** Opening PROVIDED MATERIAL block **

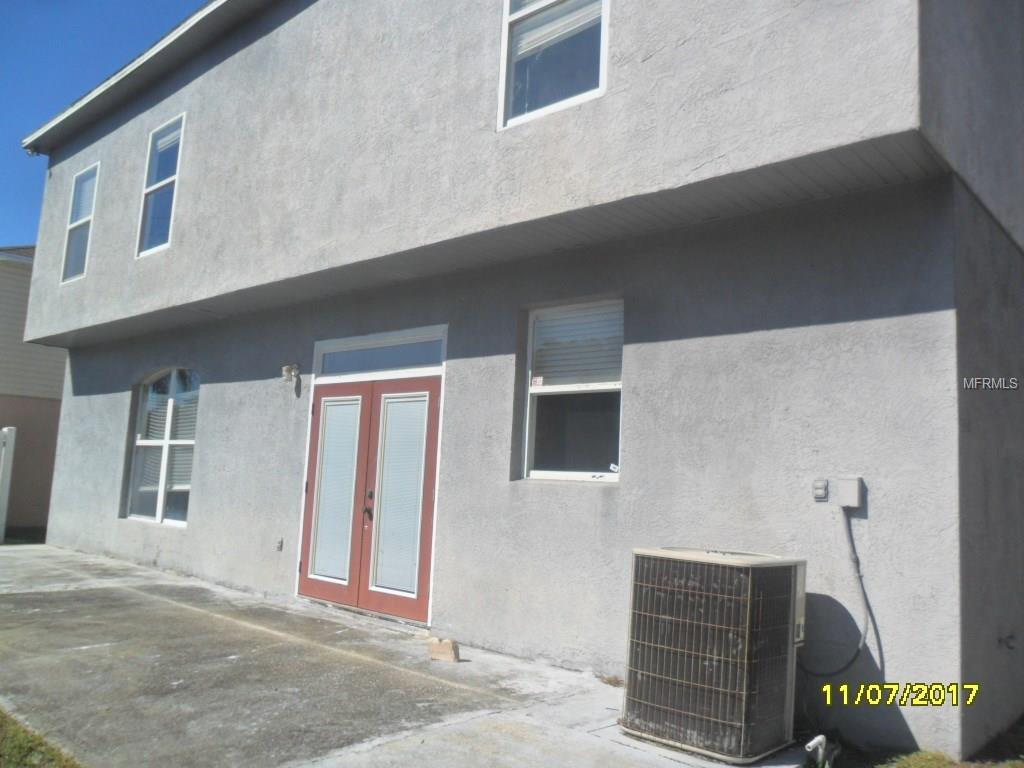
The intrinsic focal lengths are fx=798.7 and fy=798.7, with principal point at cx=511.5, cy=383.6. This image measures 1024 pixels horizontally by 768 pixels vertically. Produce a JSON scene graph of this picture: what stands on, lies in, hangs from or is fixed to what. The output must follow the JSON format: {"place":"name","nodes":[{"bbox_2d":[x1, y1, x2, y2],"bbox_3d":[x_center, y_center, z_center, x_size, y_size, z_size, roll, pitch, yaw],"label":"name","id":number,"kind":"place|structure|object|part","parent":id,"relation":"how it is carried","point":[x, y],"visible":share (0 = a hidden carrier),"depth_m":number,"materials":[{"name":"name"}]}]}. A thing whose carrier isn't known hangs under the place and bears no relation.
{"place":"outdoors","nodes":[
{"label":"outdoors","id":0,"kind":"place"},
{"bbox_2d":[0,244,67,537],"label":"neighboring house","id":1,"kind":"structure","parent":0,"point":[24,269],"depth_m":14.85,"materials":[{"name":"beige paint"}]},
{"bbox_2d":[0,708,83,767],"label":"lawn","id":2,"kind":"structure","parent":0,"point":[11,749],"materials":[{"name":"green plant"}]},
{"bbox_2d":[0,0,208,248],"label":"sky","id":3,"kind":"structure","parent":0,"point":[3,123],"materials":[{"name":"blue"}]},
{"bbox_2d":[0,541,816,767],"label":"concrete pavement","id":4,"kind":"structure","parent":0,"point":[85,590],"materials":[{"name":"grey concrete"}]},
{"bbox_2d":[428,636,459,662],"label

** Closing PROVIDED MATERIAL block **

WHAT IS REQUIRED:
Quote in full the listing given above; the images are to be left out.

EXERCISE ANSWER:
The intrinsic focal lengths are fx=798.7 and fy=798.7, with principal point at cx=511.5, cy=383.6. This image measures 1024 pixels horizontally by 768 pixels vertically. Produce a JSON scene graph of this picture: what stands on, lies in, hangs from or is fixed to what. The output must follow the JSON format: {"place":"name","nodes":[{"bbox_2d":[x1, y1, x2, y2],"bbox_3d":[x_center, y_center, z_center, x_size, y_size, z_size, roll, pitch, yaw],"label":"name","id":number,"kind":"place|structure|object|part","parent":id,"relation":"how it is carried","point":[x, y],"visible":share (0 = a hidden carrier),"depth_m":number,"materials":[{"name":"name"}]}]}. A thing whose carrier isn't known hangs under the place and bears no relation.
{"place":"outdoors","nodes":[
{"label":"outdoors","id":0,"kind":"place"},
{"bbox_2d":[0,244,67,537],"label":"neighboring house","id":1,"kind":"structure","parent":0,"point":[24,269],"depth_m":14.85,"materials":[{"name":"beige paint"}]},
{"bbox_2d":[0,708,83,767],"label":"lawn","id":2,"kind":"structure","parent":0,"point":[11,749],"materials":[{"name":"green plant"}]},
{"bbox_2d":[0,0,208,248],"label":"sky","id":3,"kind":"structure","parent":0,"point":[3,123],"materials":[{"name":"blue"}]},
{"bbox_2d":[0,541,816,767],"label":"concrete pavement","id":4,"kind":"structure","parent":0,"point":[85,590],"materials":[{"name":"grey concrete"}]},
{"bbox_2d":[428,636,459,662],"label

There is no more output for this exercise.